Sementara Wakil Gubernur DKI Riza Patria mengatakan kenaikan batas gaji tersebut mengikuti kebijakan Peraturan Menteri Pekerjaan Umum dan Perumahan Rakyat (PUPR). "Kami menyesuaikan dengan kebijakan [pemerintah pusat]. Kami ini di pemprov tidak bisa berdiri sendiri," kata Riza di lokasi yang sama.
Plt.
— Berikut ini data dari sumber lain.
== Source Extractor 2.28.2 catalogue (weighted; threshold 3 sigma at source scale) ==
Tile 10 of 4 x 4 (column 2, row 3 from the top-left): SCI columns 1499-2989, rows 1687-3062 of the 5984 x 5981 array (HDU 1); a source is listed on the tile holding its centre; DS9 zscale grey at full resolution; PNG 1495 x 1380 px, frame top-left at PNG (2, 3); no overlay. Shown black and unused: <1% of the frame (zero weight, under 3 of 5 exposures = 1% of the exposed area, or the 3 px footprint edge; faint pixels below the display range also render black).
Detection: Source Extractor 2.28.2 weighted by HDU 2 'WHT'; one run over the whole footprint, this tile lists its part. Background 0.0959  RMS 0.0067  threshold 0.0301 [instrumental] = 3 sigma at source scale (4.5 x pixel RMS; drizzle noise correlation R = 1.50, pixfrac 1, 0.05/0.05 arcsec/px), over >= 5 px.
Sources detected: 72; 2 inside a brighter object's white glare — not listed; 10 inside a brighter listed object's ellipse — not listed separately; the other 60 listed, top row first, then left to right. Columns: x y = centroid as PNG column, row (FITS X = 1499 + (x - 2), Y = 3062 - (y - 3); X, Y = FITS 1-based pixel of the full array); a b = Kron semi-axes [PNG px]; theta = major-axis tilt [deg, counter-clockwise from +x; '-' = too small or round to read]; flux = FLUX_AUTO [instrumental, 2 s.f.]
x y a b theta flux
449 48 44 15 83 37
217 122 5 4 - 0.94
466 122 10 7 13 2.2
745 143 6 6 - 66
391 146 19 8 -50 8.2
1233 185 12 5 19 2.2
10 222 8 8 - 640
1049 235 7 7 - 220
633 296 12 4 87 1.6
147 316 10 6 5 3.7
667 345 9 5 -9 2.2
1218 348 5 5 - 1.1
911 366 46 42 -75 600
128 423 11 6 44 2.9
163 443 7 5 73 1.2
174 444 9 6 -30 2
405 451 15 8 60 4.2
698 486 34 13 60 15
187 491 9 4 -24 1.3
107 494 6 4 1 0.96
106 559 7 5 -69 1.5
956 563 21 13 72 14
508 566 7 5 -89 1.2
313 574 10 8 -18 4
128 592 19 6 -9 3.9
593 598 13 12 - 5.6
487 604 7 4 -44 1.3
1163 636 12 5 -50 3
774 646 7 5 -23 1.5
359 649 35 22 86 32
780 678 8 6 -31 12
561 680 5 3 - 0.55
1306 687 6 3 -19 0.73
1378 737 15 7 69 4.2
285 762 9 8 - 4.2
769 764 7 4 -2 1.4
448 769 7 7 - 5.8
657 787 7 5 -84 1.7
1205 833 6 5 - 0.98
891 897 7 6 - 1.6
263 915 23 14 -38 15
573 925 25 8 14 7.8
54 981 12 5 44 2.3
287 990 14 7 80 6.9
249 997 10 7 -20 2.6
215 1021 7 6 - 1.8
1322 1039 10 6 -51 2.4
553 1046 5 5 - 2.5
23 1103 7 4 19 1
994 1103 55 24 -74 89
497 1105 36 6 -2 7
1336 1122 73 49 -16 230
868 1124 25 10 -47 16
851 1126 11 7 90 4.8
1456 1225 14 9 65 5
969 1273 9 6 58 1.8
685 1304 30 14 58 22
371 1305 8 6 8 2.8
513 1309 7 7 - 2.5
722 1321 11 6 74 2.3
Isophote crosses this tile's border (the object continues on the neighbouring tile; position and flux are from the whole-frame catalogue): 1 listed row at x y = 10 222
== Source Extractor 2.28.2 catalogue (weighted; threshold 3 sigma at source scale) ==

Kepala Dinas Perumahan dan Kawasan Permukiman DKI Sarjoko menjelaskan lebih jauh bahwa kenaikan batas gaji menyesuaikan dengan perhitungan Peraturan Menteri PUPR 10/PRT/M/2019 tentang Kriteria Masyarakat Berpenghasilan Rendah dan Persyaratan Kemudahan Perolehan Rumah Bagi Masyarakat Berpenghasilan Rendah (MRB) pada lampiran II. Batas penghasilan rumah tangga MBR dalam peraturan itu sebesar Rp12,3 juta, sebelumnya Rp7 juta.
"Naiknya harga ini akan memperluas penerima manfaat dari DP 0 [rupiah] mengingat mereka yang berpenghasilan 14,8 juta merupakan pekerja yang juga membutuhkan hunian di DKI Jakarta," klaim Sarjoko melalui keterangan tertulis, Rabu.
Ia menampik perubahan ini lantaran sepi peminat sebagaimana yang dikatakan politikus PSI. "Hunian DP nol untuk unit 36 m2 yang sudah terjual 95 persen. Sisa unit yang belum terjual adalah unit dengan ukuran studio,” klaim dia.
Kendati batas dinaikkan, Sarjoko menyatakan warga dengan penghasilan sampai dengan Rp7 juta tetap diakomodasi. Pemprov DKI, kata dia, tengah menyiapkan mekanisme agar kelompok dengan penghasilan tersebut dapat sesuai dengan ketentuan perbankan dan sistem cicilan yang tetap ringan serta terjangkau.
"Kelompok yang sementara masih belum sesuai dengan ketentuan perbankan kami utamakan untuk mendapatkan rusunawa sambil menata kondisi keuangan mereka," tuturnya.